The results, as expected, show a direct correlation between time and amount of rows processed. What is interesting is that up to one million rows, the increase is very slow and the difference between methods is almost not noticeable. In the image 3 we can see that differences are smaller than 1 second. However, as the amount of rows increases above a million, the differences between methods are bigger, to a point where they even double the time.

Methods comparison to million
Image 3. Results of the comparisons up to a million rows
Strong lines represent the median, long and short dotted lines the maximum and minimum values, respectively.

Conclusions

We are not using datasets above 5 million rows in the project, and even rarely above a million so, we can afford the process to take up to 12 seconds from time to time. However, there was a nice lesson to learn, especially for me: my method using base r functions is twice as slow than a method using tidyverse group of functions. That shows the commitment of R studio of making not only more human-readable functions, but also more efficient.
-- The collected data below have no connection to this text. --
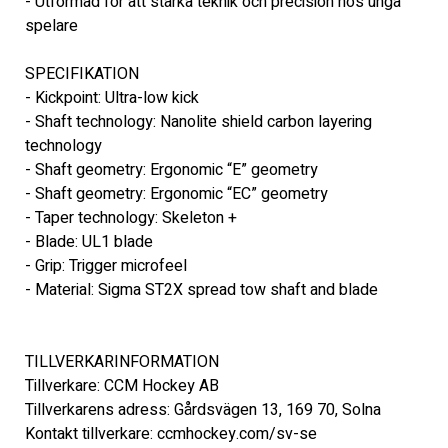
- Utformad för att stärka teknik och precision hos unga 
spelare
SPECIFIKATION 
- Kickpoint: Ultra-low kick
- Shaft technology: Nanolite shield carbon layering 
technology
- Shaft geometry: Ergonomic “E” geometry
- Shaft geometry: Ergonomic “EC” geometry
- Taper technology: Skeleton +
- Blade: UL1 blade
- Grip: Trigger microfeel
- Material: Sigma ST2X spread tow shaft and blade
TILLVERKARINFORMATION 
Tillverkare: CCM Hockey AB 
Tillverkarens adress: Gårdsvägen 13, 169 70, Solna 
Kontakt tillverkare: ccmhockey.com/sv-se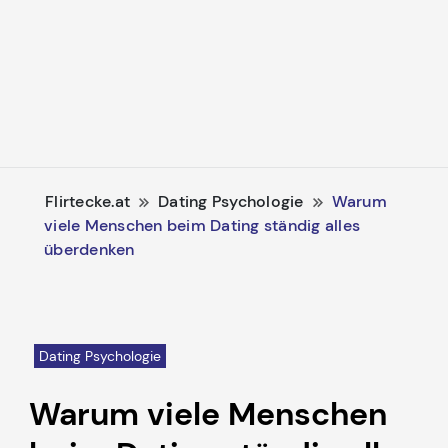
Flirtecke.at
Dating Psychologie
Warum
viele Menschen beim Dating ständig alles
überdenken
Dating Psychologie
Warum viele Menschen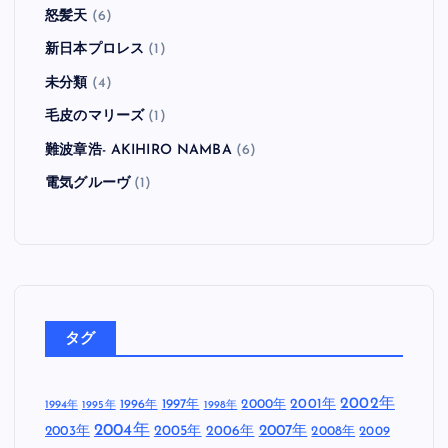
怒髪天
(6)
新日本プロレス
(1)
未分類
(4)
毛皮のマリーズ
(1)
難波章浩- AKIHIRO NAMBA
(6)
電気グルーヴ
(1)
タグ
2002年
1997年
2000年
2001年
1996年
1994年
1995年
1998年
2004年
2005年
2007年
2003年
2006年
2008年
2009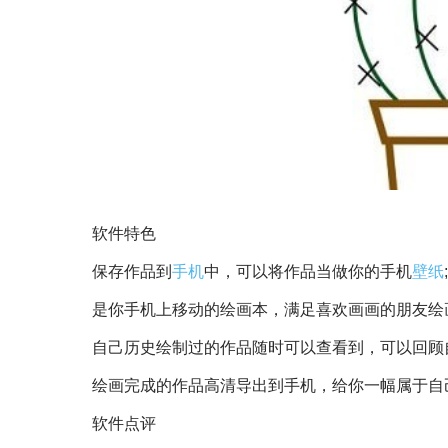
软件特色
保存作品到
手机
中，可以将作品当做你的手机
壁纸
;
是你手机上移动的绘画本，满足喜欢画画的朋友绘
自己历史绘制过的作品随时可以查看到，可以回顾
绘画完成的作品高清导出到手机，给你一幅属于自
软件点评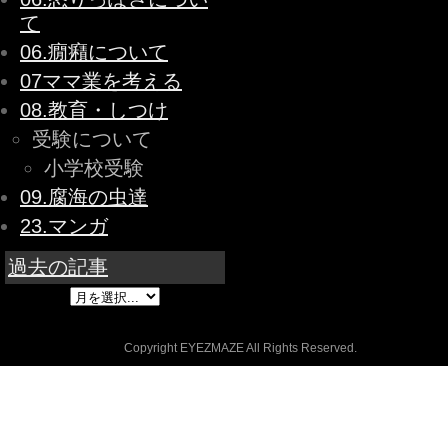
て
06.癇癪について
07ママ業を考える
08.教育・しつけ
受験について
小学校受験
09.腐海の虫達
23.マンガ
過去の記事
Copyright EYEZMAZE All Rights Reserved.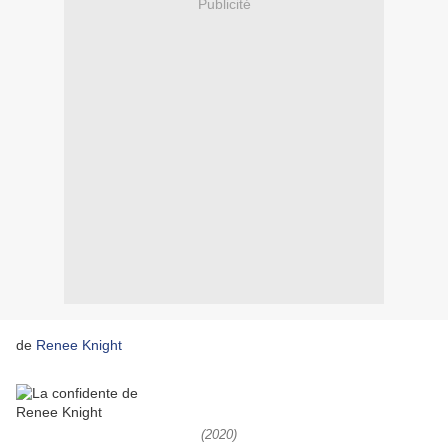
Publicité
de
Renee Knight
(2020)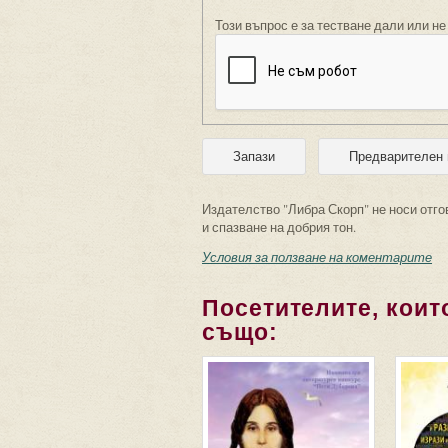
Този въпрос е за тестване дали или не
Издателство "Либра Скорп" не носи отго
и спазване на добрия тон.
Условия за ползване на коментарите
Посетителите, които
също: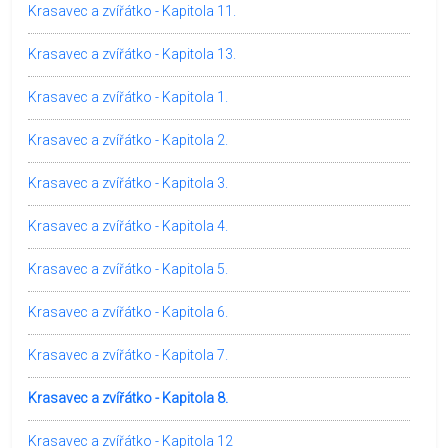
Krasavec a zvířátko - Kapitola 11.
Krasavec a zvířátko - Kapitola 13.
Krasavec a zvířátko - Kapitola 1.
Krasavec a zvířátko - Kapitola 2.
Krasavec a zvířátko - Kapitola 3.
Krasavec a zvířátko - Kapitola 4.
Krasavec a zvířátko - Kapitola 5.
Krasavec a zvířátko - Kapitola 6.
Krasavec a zvířátko - Kapitola 7.
Krasavec a zvířátko - Kapitola 8.
Krasavec a zvířátko - Kapitola 12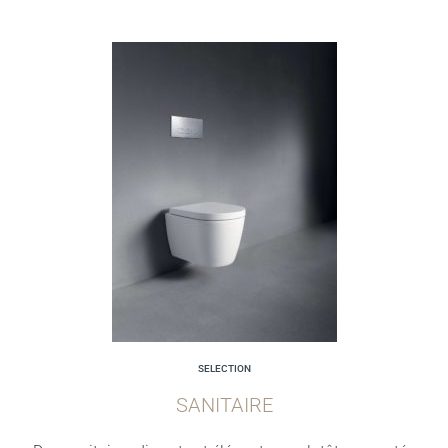
SELECTION
SANITAIRE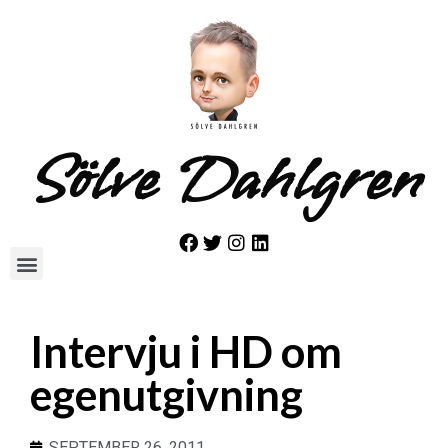
Sölve Dahlgren
Intervju i HD om
egenutgivning
SEPTEMBER 26, 2011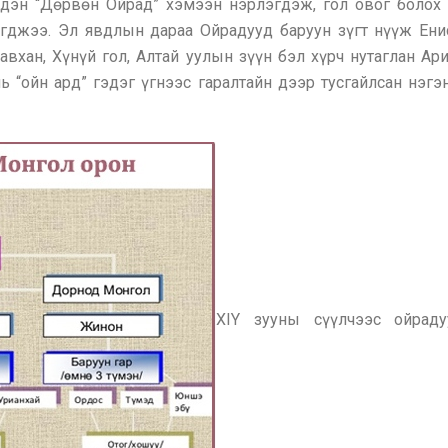
үүдэн “Дөрвөн Ойрад” хэмээн нэрлэгдэж, гол овог болох
өгджээ. Эл явдлын дараа Ойрадууд баруун зүгт нүүж Ени
авхан, Хүнүй гол, Алтай уулын зүүн бэл хүрч нутаглан Ар
нь “ойн ард” гэдэг үгнээс гаралтайн дээр тусгайлсан нэг
XIY зууны сүүлчээс ойрад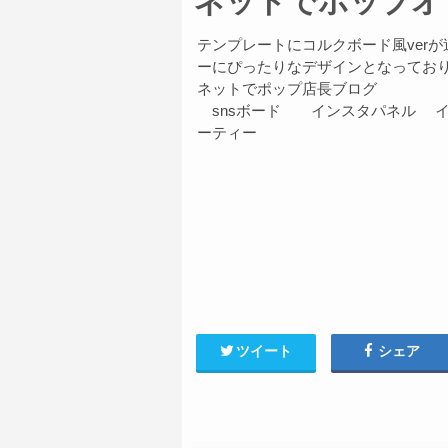
ネットでポップオ
テンプレートにコルクボード風ver
ーにぴったりなデザインとなってお
ネットでポップ店長ブログ
snsボード インスタパネル イ
ーティー
ツイート
シェア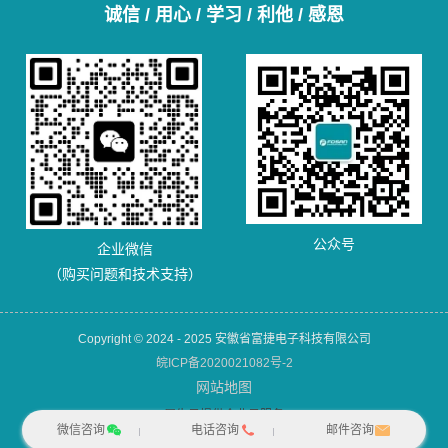
诚信 / 用心 / 学习 / 利他 / 感恩
公众号
企业微信
（购买问题和技术支持）
Copyright © 2024 - 2025 安徽省富捷电子科技有限公司
皖ICP备2020021082号-2
网站地图
犀牛云提供企业云服务
微信咨询
电话咨询
邮件咨询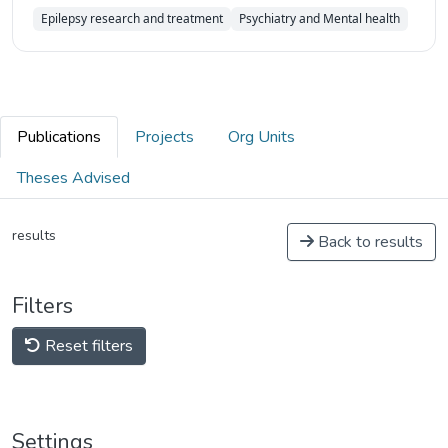
Epilepsy research and treatment
Psychiatry and Mental health
Publications
Projects
Org Units
Theses Advised
results
Back to results
Filters
Reset filters
Settings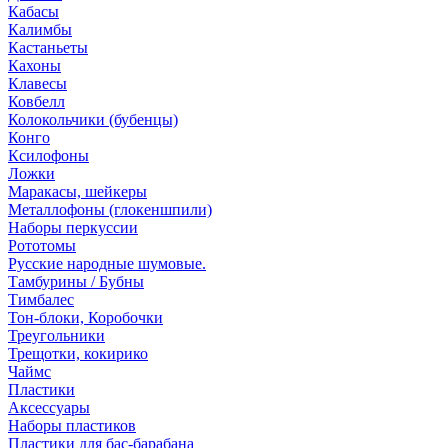
Кабасы
Калимбы
Кастаньеты
Кахоны
Клавесы
Ковбелл
Колокольчики (бубенцы)
Конго
Ксилофоны
Ложки
Маракасы, шейкеры
Металлофоны (глокеншпили)
Наборы перкуссии
Рототомы
Русские народные шумовые.
Тамбурины / Бубны
Тимбалес
Тон-блоки, Коробочки
Треугольники
Трещотки, кокирико
Чаймс
Пластики
Аксессуары
Наборы пластиков
Пластики для бас-барабана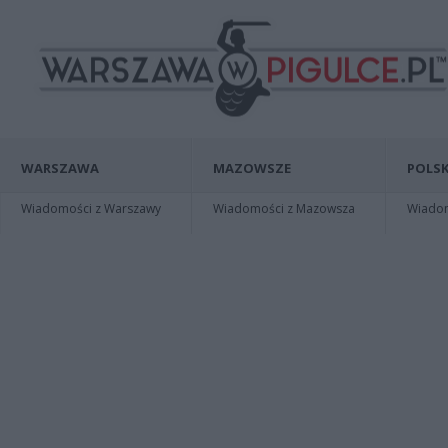
WARSZAWA
MAZOWSZE
POLSK
Wiadomości z Warszawy
Wiadomości z Mazowsza
Wiadomo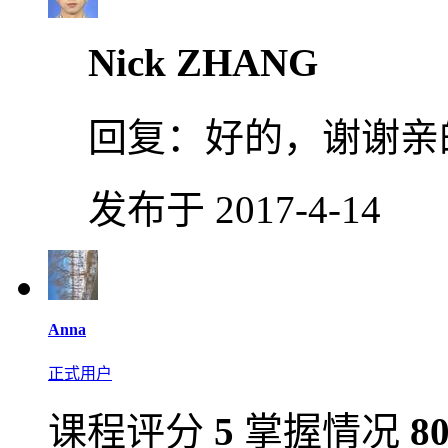
Nick ZHANG
回复：
好的，谢谢亲
发布于 2017-4-14
Anna
正式用户
课程评分
5
掌握情况
8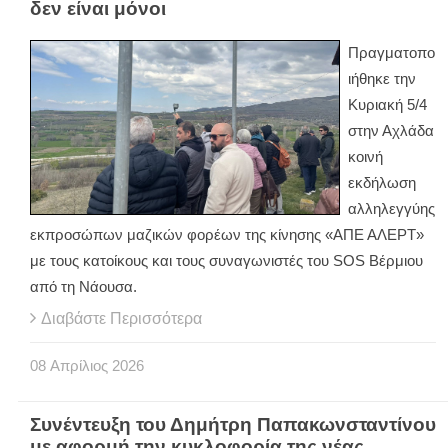
δεν είναι μόνοι
Πραγματοπο
ιήθηκε την
Κυριακή 5/4
στην Αχλάδα
κοινή
εκδήλωση
αλληλεγγύης
εκπροσώπων μαζικών φορέων της κίνησης «ΑΠΕ ΑΛΕΡΤ»
με τους κατοίκους και τους συναγωνιστές του SOS Βέρμιου
από τη Νάουσα.
Διαβάστε Περισσότερα
08
Απρίλιος
2026
Συνέντευξη του Δημήτρη Παπακωνσταντίνου
με αφορμή την κυκλοφορία της νέας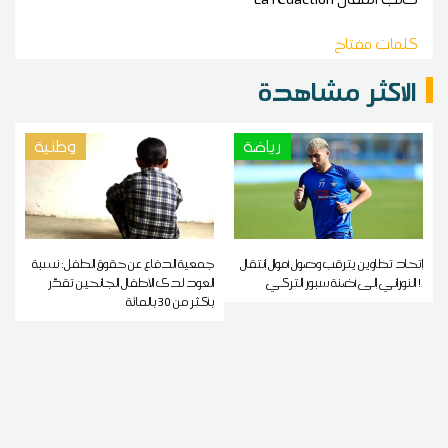
كلمات مفتاح
الاكثر مشاهدة
رياضة
وطنية
إتحاد تطاوين يترقب وصول أموال إنتقال
جمعية الدفاع عن حقوق الطفل: نسبة
النوراني إلى أضنة سبور التركي !
العود لدى الأطفال الجانحين تقدّر
بأكثر من 30 بالمائة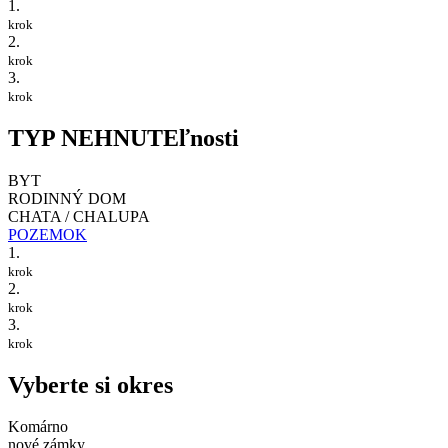
1.
krok
2.
krok
3.
krok
TYP NEHNUTEľnosti
BYT
RODINNÝ DOM
CHATA / CHALUPA
POZEMOK
1.
krok
2.
krok
3.
krok
Vyberte si okres
Komárno
nové zámky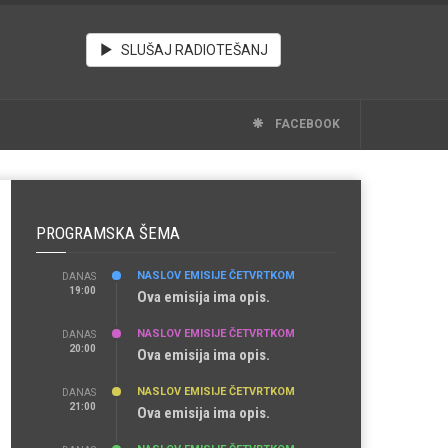
SLUŠAJ RADIOTEŠANJ
FACEBOOK
PROGRAMSKA ŠEMA
NASLOV EMISIJE ČETVRTKOM
DANAS
19:00
Ova emisija ima opis.
NASLOV EMISIJE ČETVRTKOM
DANAS
20:00
Ova emisija ima opis.
NASLOV EMISIJE ČETVRTKOM
DANAS
21:00
Ova emisija ima opis.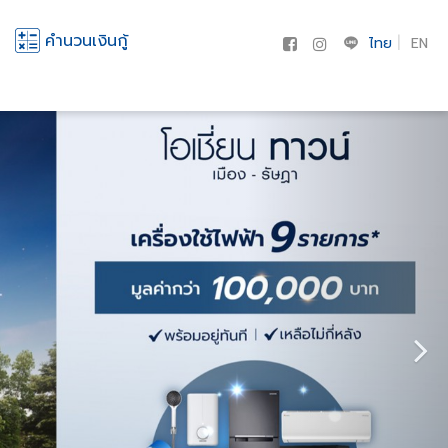
คำนวนเงินกู้
ไทย
EN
This is also true for a series of new packages appearing in the last years that are helping R to cope better with big data. As I mentioned at the beginning of my post, I consider myself lucky to see how R is evolving and adapting to the challenges of our times when we have the needs to process big amounts of data relatively fast. Rather than see its slow time processing as its future doom, I see it as the potential where developers are focusing to create packages that can make our job easier and be up to the challenge. And for that, I thank them!.